The extended stopover has been put to good use by many of the skippers who had serious damage. Sail repairs were fairly common, especially spinnakers. There were also guys fixing rigs, spreaders, rudders, autopilot...pretty much everything really!

I was fortunate enough, or maybe careful enough to only have one repair to do. I had one of those nightmare scenarios, where I got stuck with my 96sqm masthead kite up and, with no safe way of dropping it, was just holding on. Unfortunately the breeze built rapidly. Eventually in over 20 knots (with the kite designed for a maximum of 10) it split all the way along a seam in the middle and then flapped itself close to death.

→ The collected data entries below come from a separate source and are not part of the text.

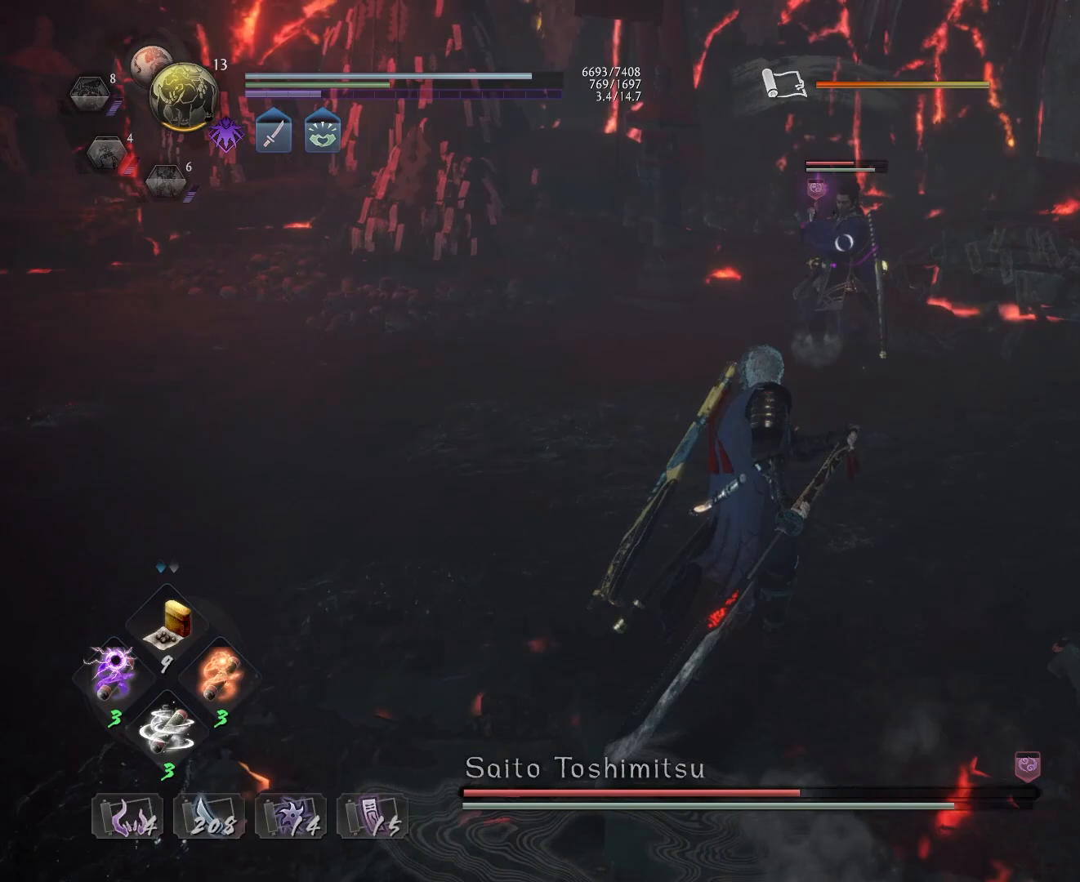
{"buttons": [], "left_stick": "center", "right_stick": "center", "events": [[17, "L1", "down"], [100, "CROSS", "down"], [167, "CROSS", "up"], [183, "L1", "up"], [200, "left_stick", "center"], [250, "SQUARE", "down"], [317, "SQUARE", "up"]]}
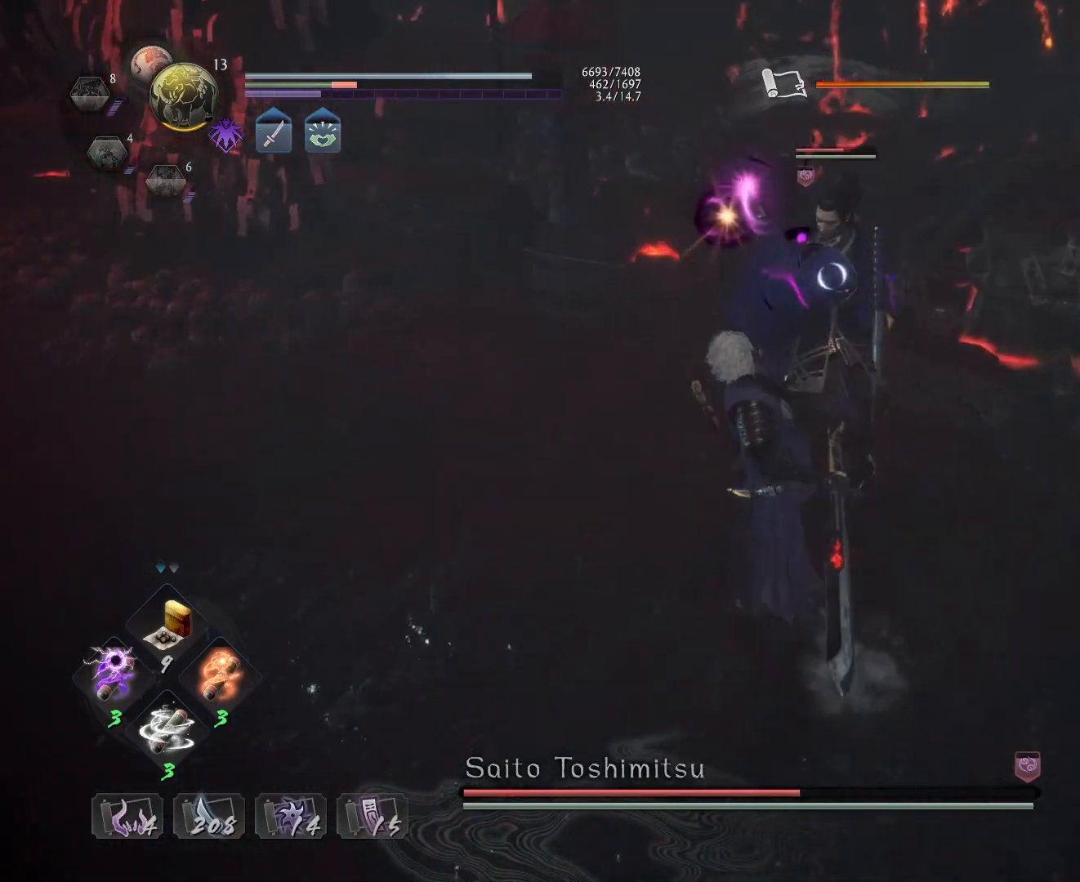
{"buttons": ["CROSS", "R1"], "left_stick": "center", "right_stick": "center", "events": [[417, "R1", "down"], [467, "SQUARE", "down"], [483, "CROSS", "down"], [483, "SQUARE", "up"]]}
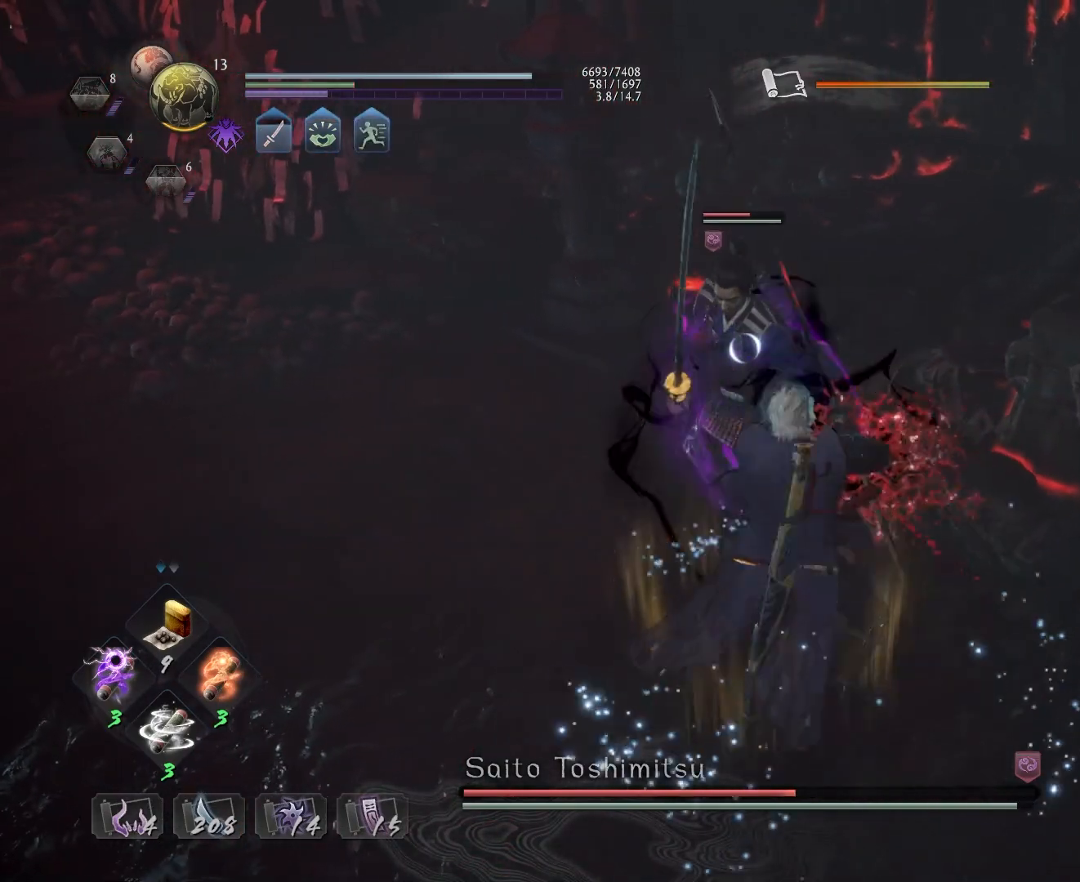
{"buttons": [], "left_stick": "center", "right_stick": "center", "events": [[33, "R1", "up"], [67, "CROSS", "up"], [67, "L1", "down"], [167, "TRIANGLE", "down"], [217, "TRIANGLE", "up"], [250, "L1", "up"]]}
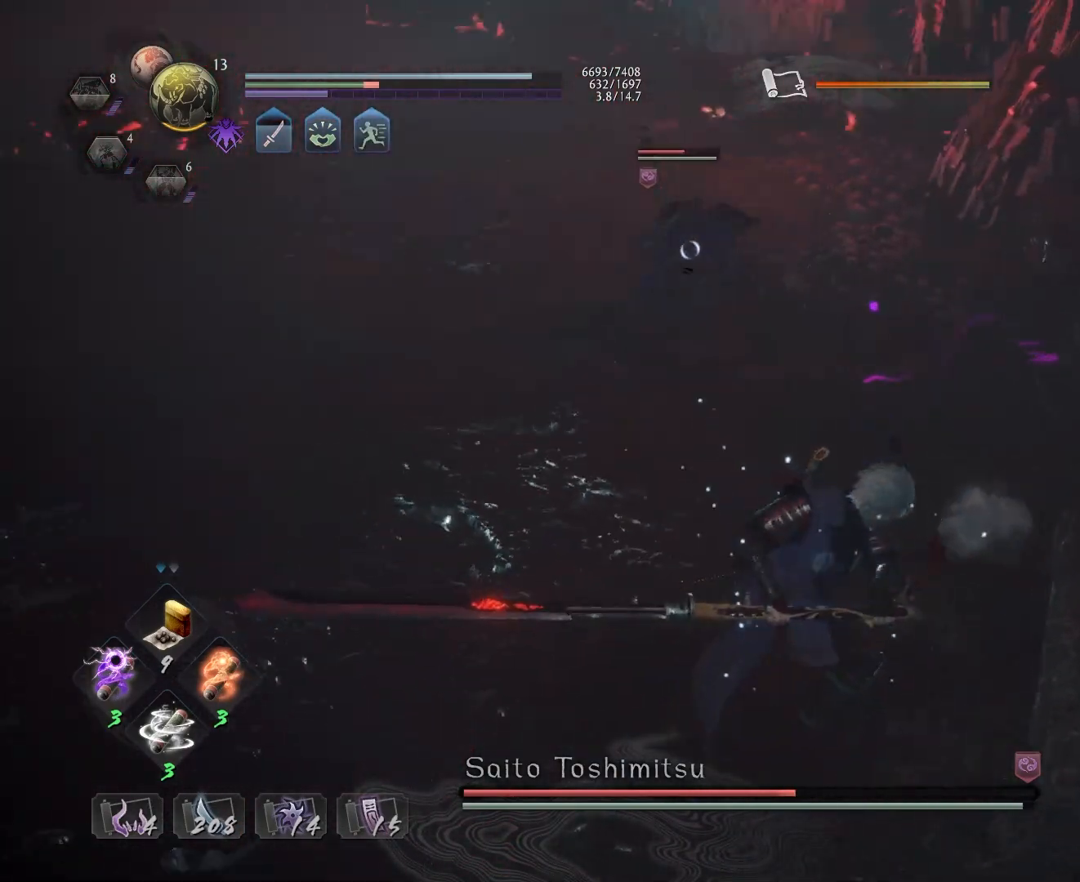
{"buttons": [], "left_stick": "center", "right_stick": "center", "events": [[217, "TRIANGLE", "down"], [283, "TRIANGLE", "up"], [383, "TRIANGLE", "down"], [467, "TRIANGLE", "up"]]}
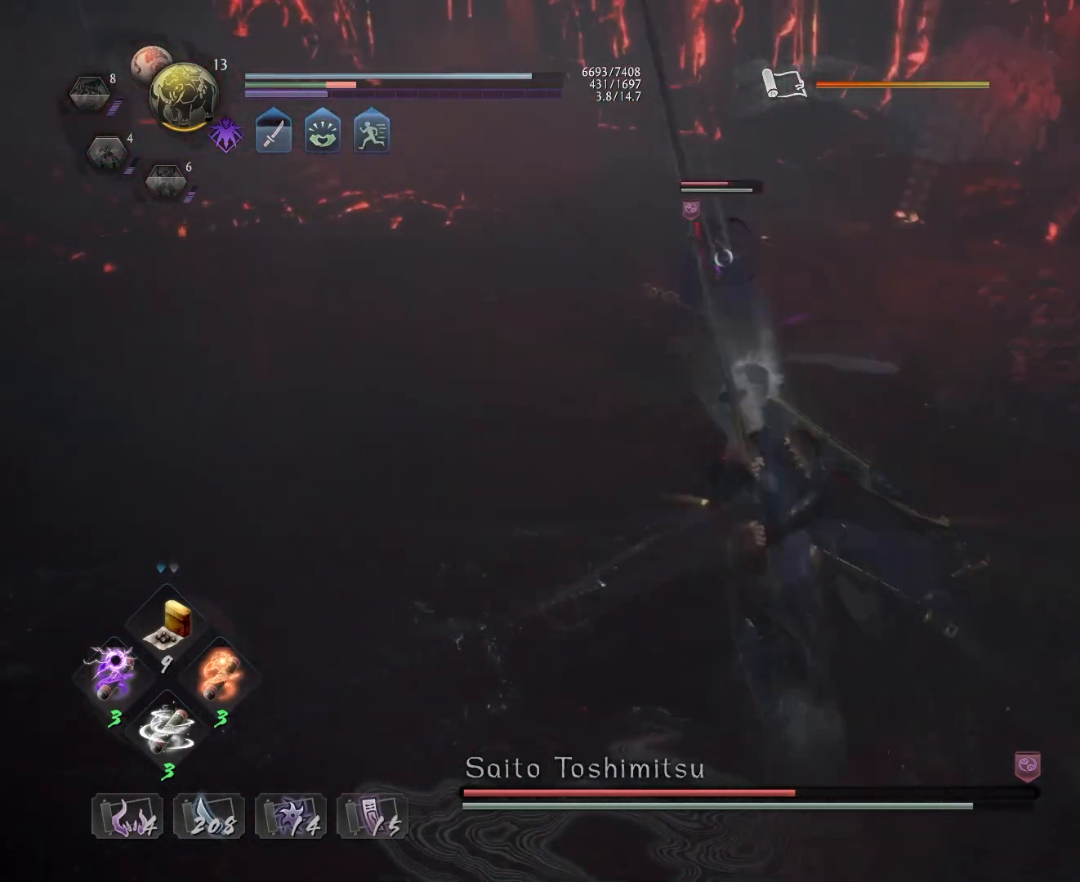
{"buttons": [], "left_stick": "center", "right_stick": "center", "events": [[33, "TRIANGLE", "down"], [100, "TRIANGLE", "up"], [183, "TRIANGLE", "down"], [283, "TRIANGLE", "up"], [333, "TRIANGLE", "down"], [433, "TRIANGLE", "up"]]}
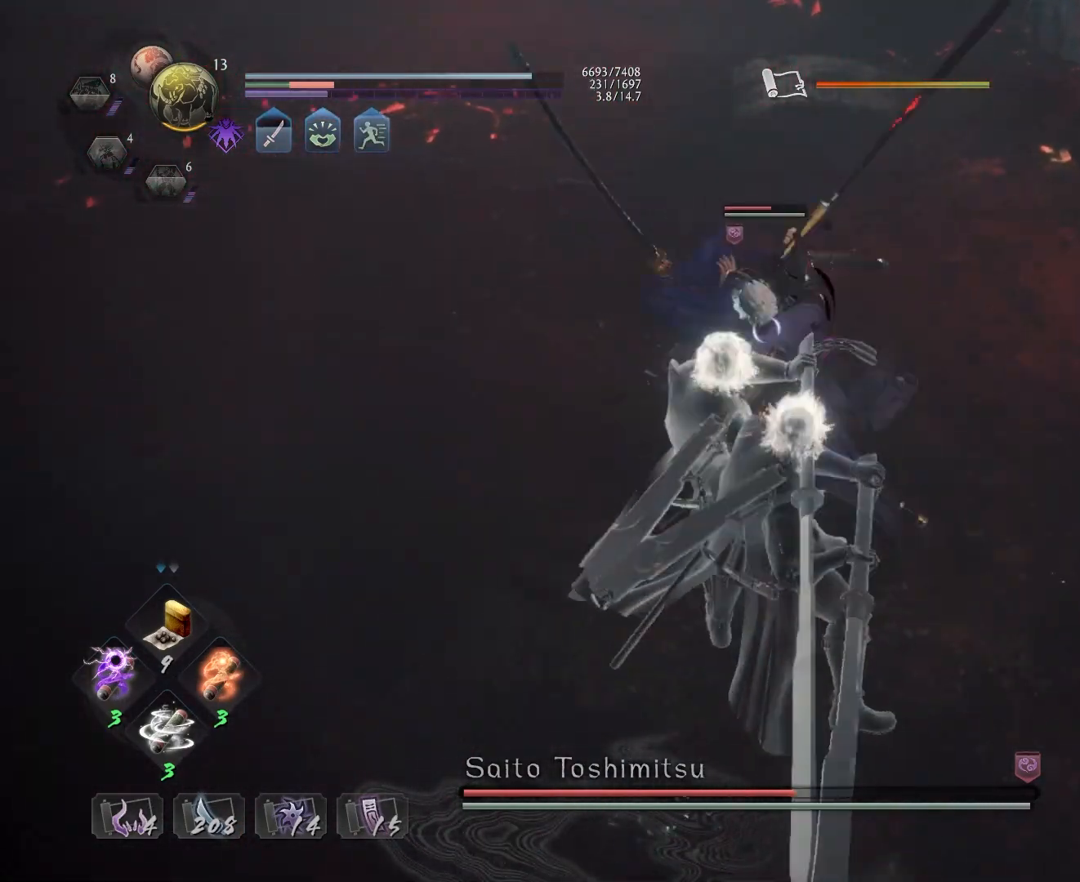
{"buttons": ["CROSS", "L1"], "left_stick": "left", "right_stick": "center", "events": [[367, "L1", "down"], [367, "left_stick", "left"], [433, "CROSS", "down"]]}
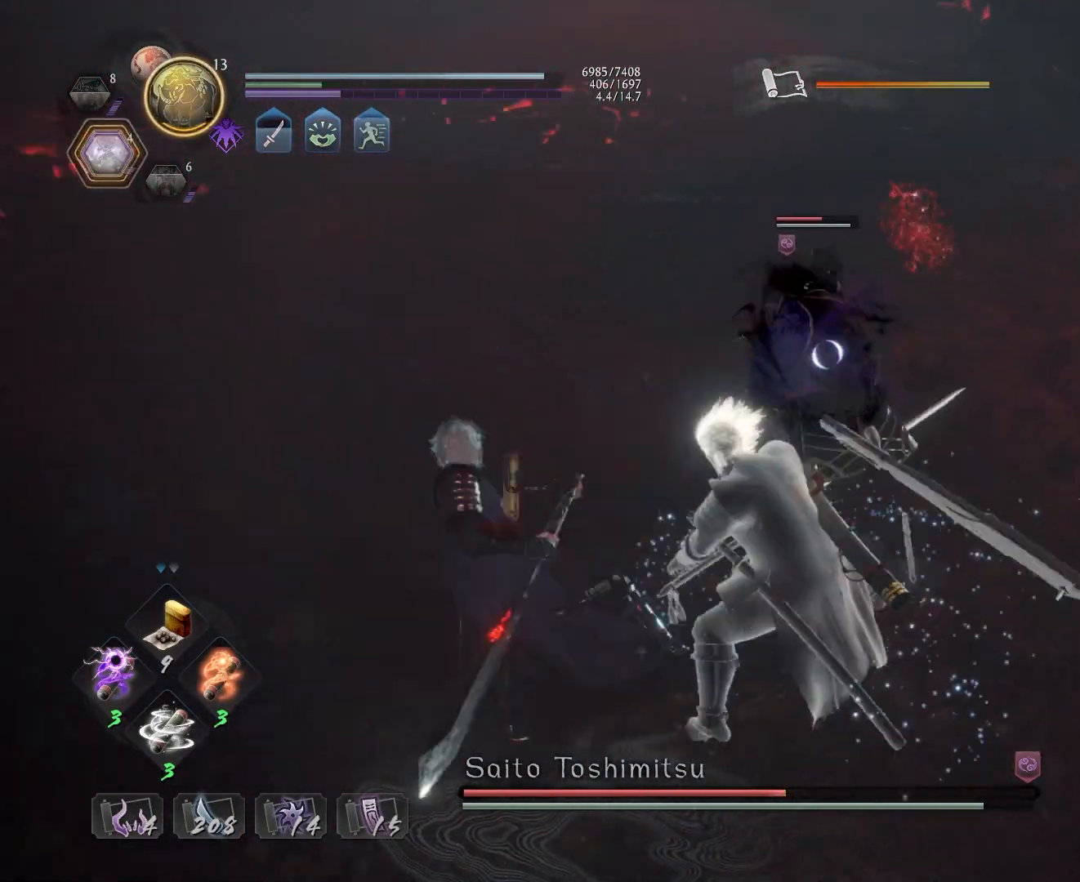
{"buttons": ["SQUARE", "R1"], "left_stick": "up-left", "right_stick": "center", "events": [[33, "CROSS", "up"], [83, "L1", "up"], [117, "left_stick", "center"], [433, "R1", "down"], [433, "left_stick", "up-left"], [467, "SQUARE", "down"]]}
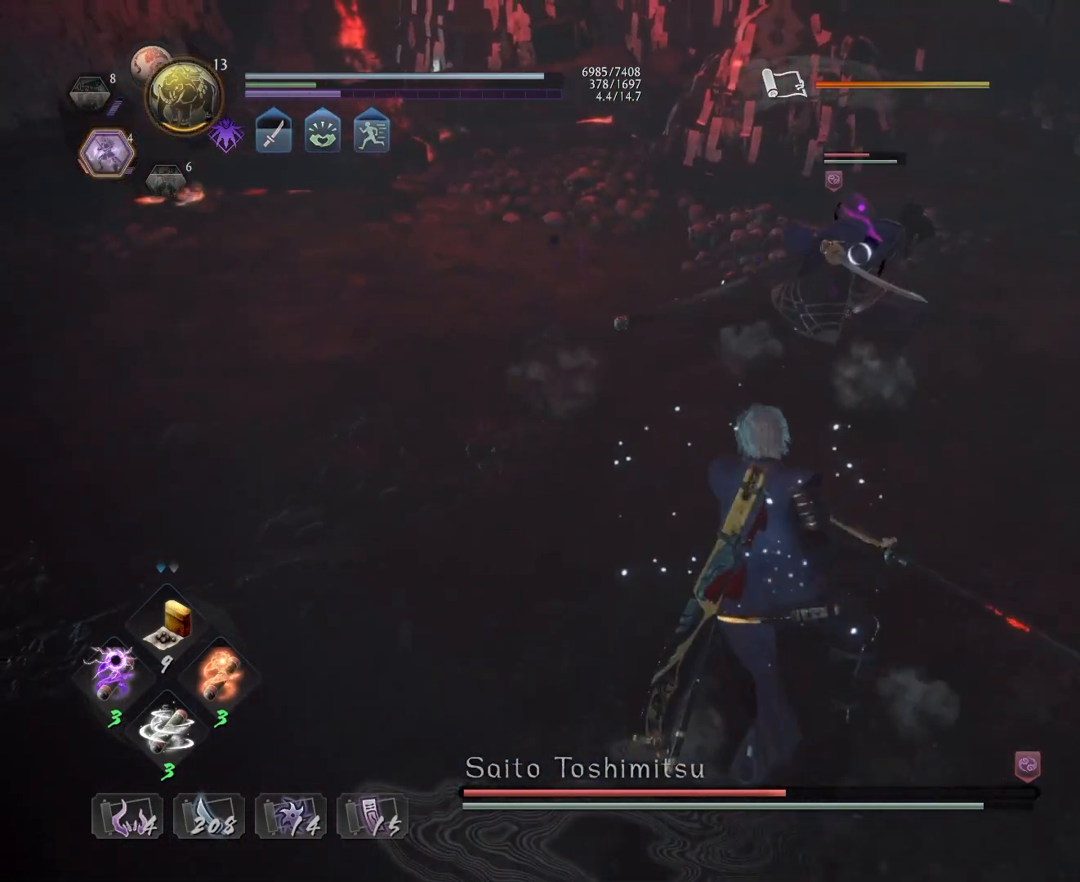
{"buttons": [], "left_stick": "center", "right_stick": "center", "events": [[50, "R1", "up"], [50, "SQUARE", "up"], [50, "left_stick", "up"], [267, "SQUARE", "down"], [333, "SQUARE", "up"], [333, "left_stick", "center"]]}
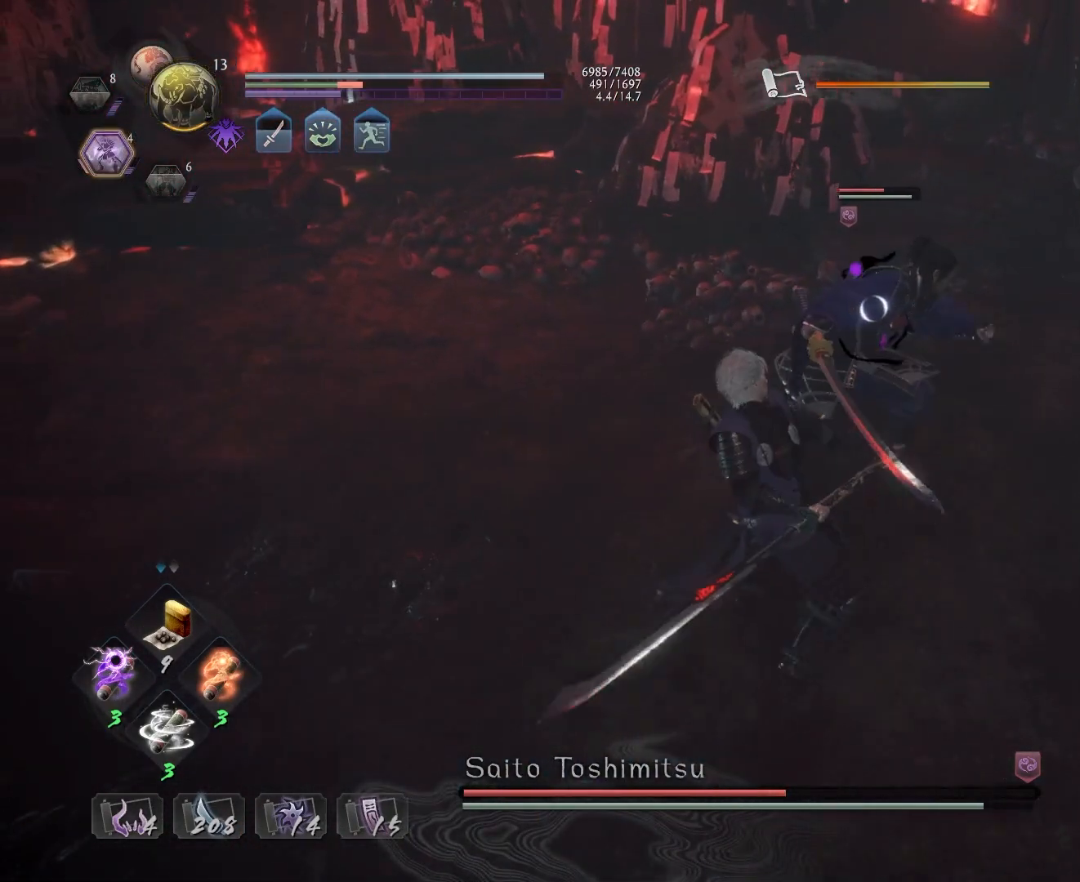
{"buttons": ["TRIANGLE"], "left_stick": "down", "right_stick": "center", "events": [[100, "left_stick", "down"], [183, "TRIANGLE", "down"], [250, "TRIANGLE", "up"], [333, "TRIANGLE", "down"], [417, "TRIANGLE", "up"], [483, "TRIANGLE", "down"]]}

In any normal circumstance this kite would have ended up in the bin. However, under race rules, you must take a 24 hour penalty if you replace sails. Luckily Paul Kowalczyk was out in Lanzarote to see the finish and offered to take it back to Quantum UK. John Parker and his team worked through the night - several times - to put it back together. It’s a fantastic repair that you struggle to even see. Then Geoff Sinton was called into action to act as courier as local customs are notoriously difficult in Lanzarote!

Many thanks to all the Suffolk boys once again!!

Clemency Williams has been preparing my weather brief and it looks like the first few days will be crucial. Instead of the typical NE trade winds, we have a low to negotiate first which will probably result in us having some SW’s, the first upwind work of the race. Avoiding the pirates off the west coast of Africa may become part of the game as well.

After negotiating this first weather system we will drop into the trades. These will take us south down to the doldrums. With no information available to us as to the optimum position to cross, this part of the race is a lottery and could well cause a big shake up in the fleet.

After we escape the clutches of the doldrums then we should hit the southern hemisphere trades, this time from the south east. This should see us have a fast fetch to the finish. Two years ago these trades were a lot further South than expected. The fleet had to sail upwind for the last thousand miles, not an ideal scenario!

The start of the first leg had all the glitz and glamour, but there was always a feeling in the back if my mind that the race doesn’t really get going, until we leave Lanzarote.   So I guess this is it. Once again I am reminding myself to not get carried away too early on. To win it you have to be in it and to finish first, first you must finish. All the usual clichés which are so true.